Experiment on Kepler's Second Law


I decided to do a short experiment with a gravity well, to see if I could demonstrate Kepler's second law. I set up a camera directly over the gravity well, so that I could take pictures of it from above. I also put a strobe light on a tripod, close to the camera, so that the light would shine on the gravity well from above. I set the speed of the strobe light to about 320 flashes per minute, which works out to about 8 flashes every 1.5 seconds.

Diagram #7: Picture of the apparatus

I turned all of the lights off except the strobe light, and I set a large ball in motion, "orbiting" the hole in the center of the gravity well. I took pictures of the ball as it rolled around, and I kept the shutter open for about 1.5 seconds. Every time the strobe light flashed, it recorded a picture of the ball at a certain position in it's "orbit". Since the flash went off about eight times during each picture, I ended up with a picture of eight balls (or the same ball at eight different positions, separated by equal time intervals).

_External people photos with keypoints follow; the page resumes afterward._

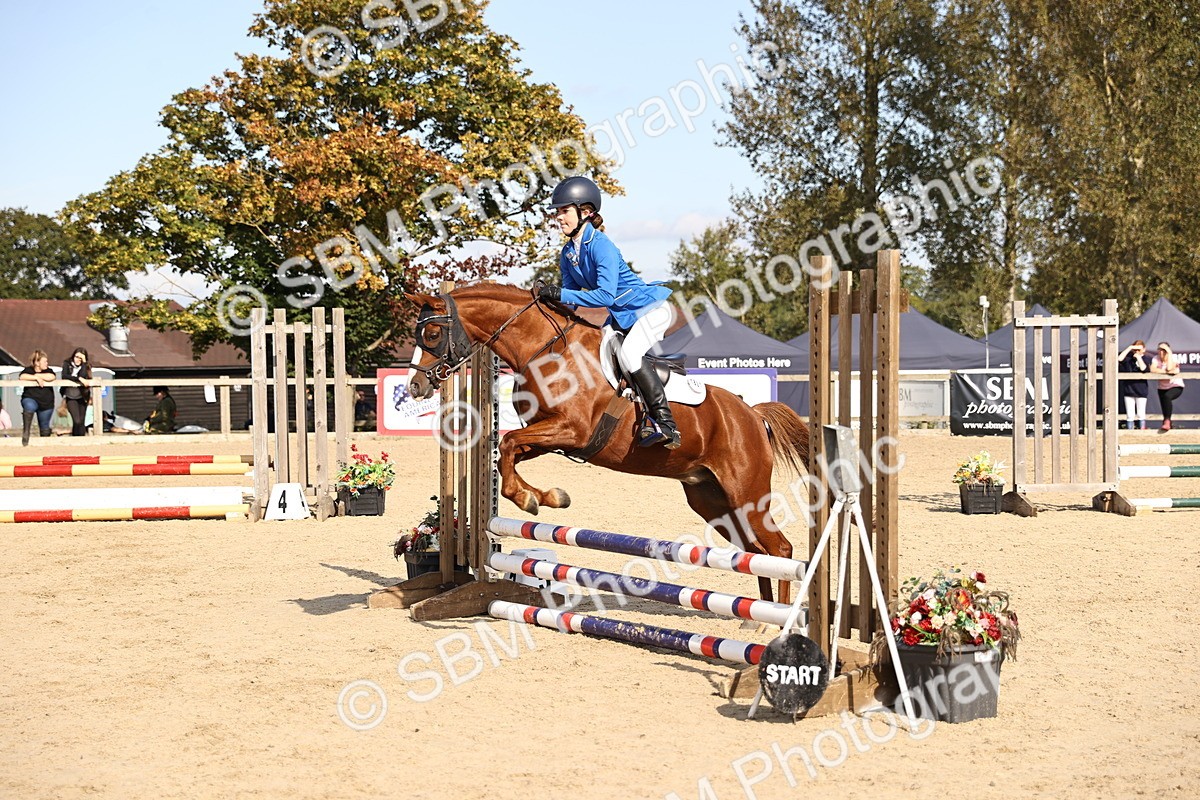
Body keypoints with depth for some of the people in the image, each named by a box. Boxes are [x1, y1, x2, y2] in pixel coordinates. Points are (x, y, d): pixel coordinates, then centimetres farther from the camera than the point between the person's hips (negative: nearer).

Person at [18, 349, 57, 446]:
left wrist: (38, 375, -11)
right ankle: (26, 432, -37)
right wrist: (36, 377, -22)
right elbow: (22, 377, -21)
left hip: (46, 403, 3)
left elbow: (51, 377, -17)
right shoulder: (28, 370, 1)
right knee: (29, 407, -39)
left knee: (44, 427, 9)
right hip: (30, 399, -3)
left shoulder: (48, 371, 7)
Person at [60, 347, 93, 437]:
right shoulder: (67, 364, -3)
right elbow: (64, 376, -18)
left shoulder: (86, 366, 0)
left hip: (82, 397, 2)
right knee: (77, 421, -15)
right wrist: (79, 379, -24)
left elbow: (83, 376, -18)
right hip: (71, 397, -2)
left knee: (81, 422, 3)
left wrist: (84, 362, -17)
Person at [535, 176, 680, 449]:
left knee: (628, 354, -30)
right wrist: (550, 297, -14)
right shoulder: (567, 254, 3)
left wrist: (561, 294, -34)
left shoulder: (601, 246, -24)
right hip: (621, 316, 10)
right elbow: (570, 297, 6)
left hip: (651, 308, -10)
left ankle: (667, 425, -26)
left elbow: (605, 295, -33)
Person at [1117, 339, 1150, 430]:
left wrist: (1139, 357, -15)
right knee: (1130, 415, 5)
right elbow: (1119, 359, -15)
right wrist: (1129, 348, -14)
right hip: (1128, 388, 1)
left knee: (1141, 414, 3)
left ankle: (1142, 429, 9)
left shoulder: (1145, 358, 0)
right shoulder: (1129, 356, 4)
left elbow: (1144, 369, -17)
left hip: (1141, 390, -1)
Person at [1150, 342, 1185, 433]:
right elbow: (1152, 369, -24)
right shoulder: (1156, 358, -7)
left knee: (1167, 396, -35)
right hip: (1162, 388, 4)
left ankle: (1167, 422, -28)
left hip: (1176, 386, -4)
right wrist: (1168, 372, -30)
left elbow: (1169, 368, -32)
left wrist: (1169, 353, -27)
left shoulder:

Diagram # 8: The photograph

Above is one of the photographs that I took. The small bright white spots are the reflections off the centre of the ball at each position it was in when the strobe light went off. The large white blotches are the reflections of light on the gravity well itself (which is made out of acrylic). The bean-shaped ring around a black patch is from refraction and reflection of light through the acrylic, and is caused because the light was not directly overhead, but off-set by a small angle. You can clearly see the rim around the outside of the well, and the hole in the center is marked by a small, 1/8 moon-shaped reflection around the edge of the hole.

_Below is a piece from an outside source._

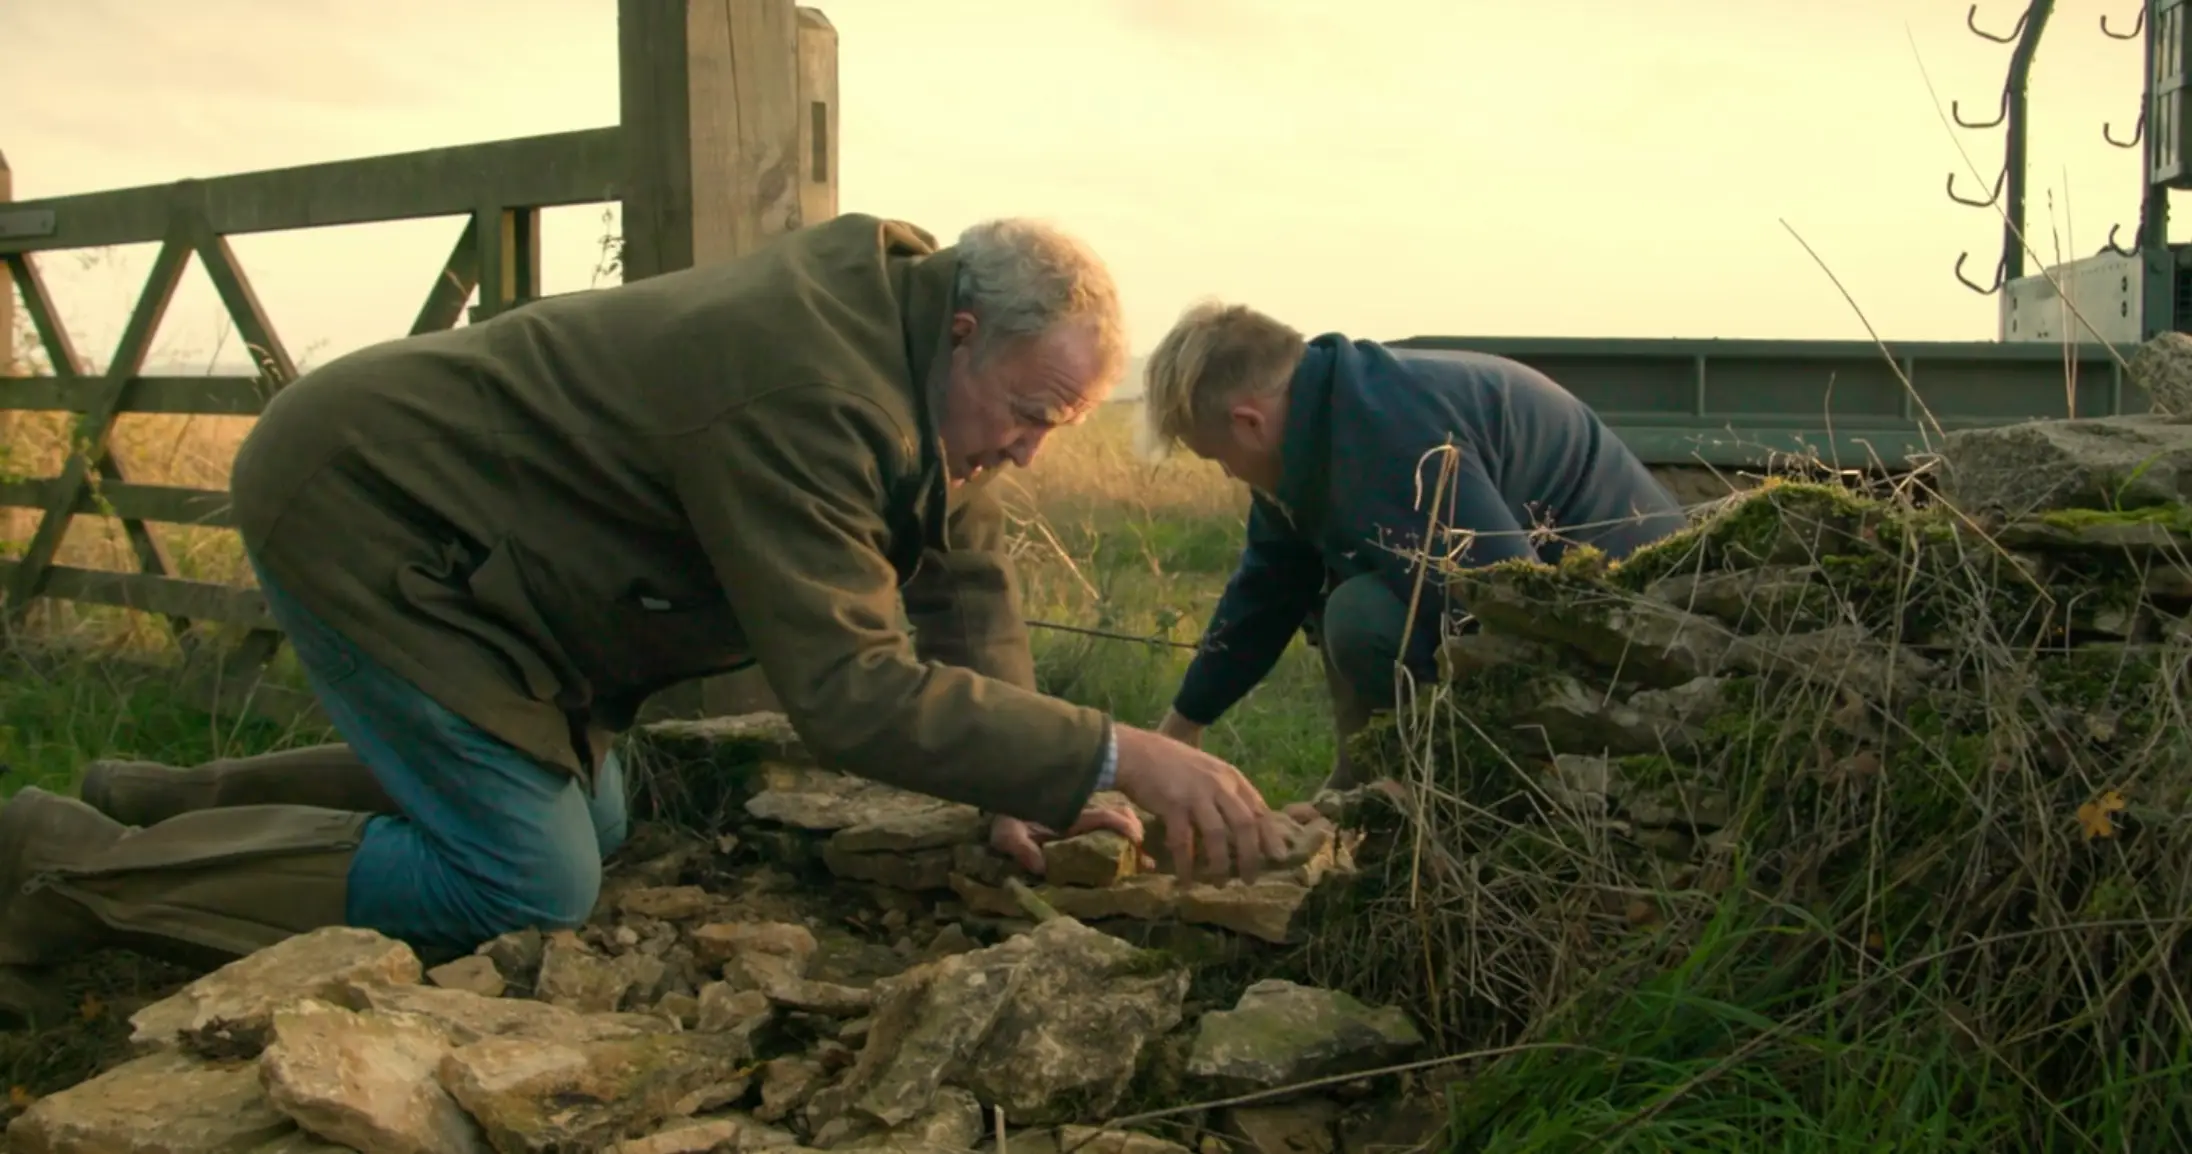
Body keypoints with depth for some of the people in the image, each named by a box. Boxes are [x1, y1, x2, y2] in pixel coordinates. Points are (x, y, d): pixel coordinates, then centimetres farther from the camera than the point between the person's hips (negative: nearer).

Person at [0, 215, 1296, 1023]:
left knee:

I judged the centre of the hole and the centre of the reflection spots of the ball at different locations. I then measured the distances of the edges of three triangles, to see if the law of equal areas could be shown. I used calculus to determine the areas accurately, since one side of the "triangle" is curved. Calculus gives an accurate measure of the areas under curved lines. However, you could just as easily use the Law of Cosines to calculate the area of the triangle with straight edges. This will give an approximate answer. If you would like to try this, here is the Law of Cosines:

Diagram # 9: The Law of Cosines triangle

C² = A² + B² - 2ABcos(ø)

This can also be written as:
cos(ø) = (A² + B² - C²) / 2AB

You could also put the curved triangles over some graph paper, and count how many squares are inside each triangle to find the approximate area.

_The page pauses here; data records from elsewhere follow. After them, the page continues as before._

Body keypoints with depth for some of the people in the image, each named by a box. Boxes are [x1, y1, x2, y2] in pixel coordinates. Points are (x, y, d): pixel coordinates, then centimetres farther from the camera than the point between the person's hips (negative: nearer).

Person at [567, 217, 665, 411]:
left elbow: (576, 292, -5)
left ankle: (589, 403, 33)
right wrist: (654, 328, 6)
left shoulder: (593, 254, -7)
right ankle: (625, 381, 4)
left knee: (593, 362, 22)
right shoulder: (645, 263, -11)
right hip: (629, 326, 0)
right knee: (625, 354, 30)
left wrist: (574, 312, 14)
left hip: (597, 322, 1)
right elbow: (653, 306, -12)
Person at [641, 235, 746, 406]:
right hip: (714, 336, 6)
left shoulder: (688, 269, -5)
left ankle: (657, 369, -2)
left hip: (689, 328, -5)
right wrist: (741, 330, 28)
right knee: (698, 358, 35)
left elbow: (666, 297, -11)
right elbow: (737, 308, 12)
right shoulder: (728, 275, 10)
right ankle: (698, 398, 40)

If I look at the results that I obtained using calculus (the most accurate method), I found areas (in square centimeters) of:

7.286

6.928

7.06

The areas are very similar. Of course, there are several sources of experimental error, which may account for the differences in values. For example, as a ball rolls around on acrylic, there is friction, with both the air and the acrylic. The ball will lose kinetic energy as a result, and so it will never move in a perfect ellipse; it will spiral in a bit before it completes the ellipse. Because of this friction, it eventually loses so much kinetic energy that the gravitational potential energy pulls it in towards the hole in the center. In reality, outer space is essentially a vacuum, so friction is not a problem: the planets can move in true elliptical orbits, without spiraling in to the Sun. There are also errors involved in judging the center of the ball and the hole on the photograph, and errors caused by the strobe light being slightly off-center (so the reflections will be off-center).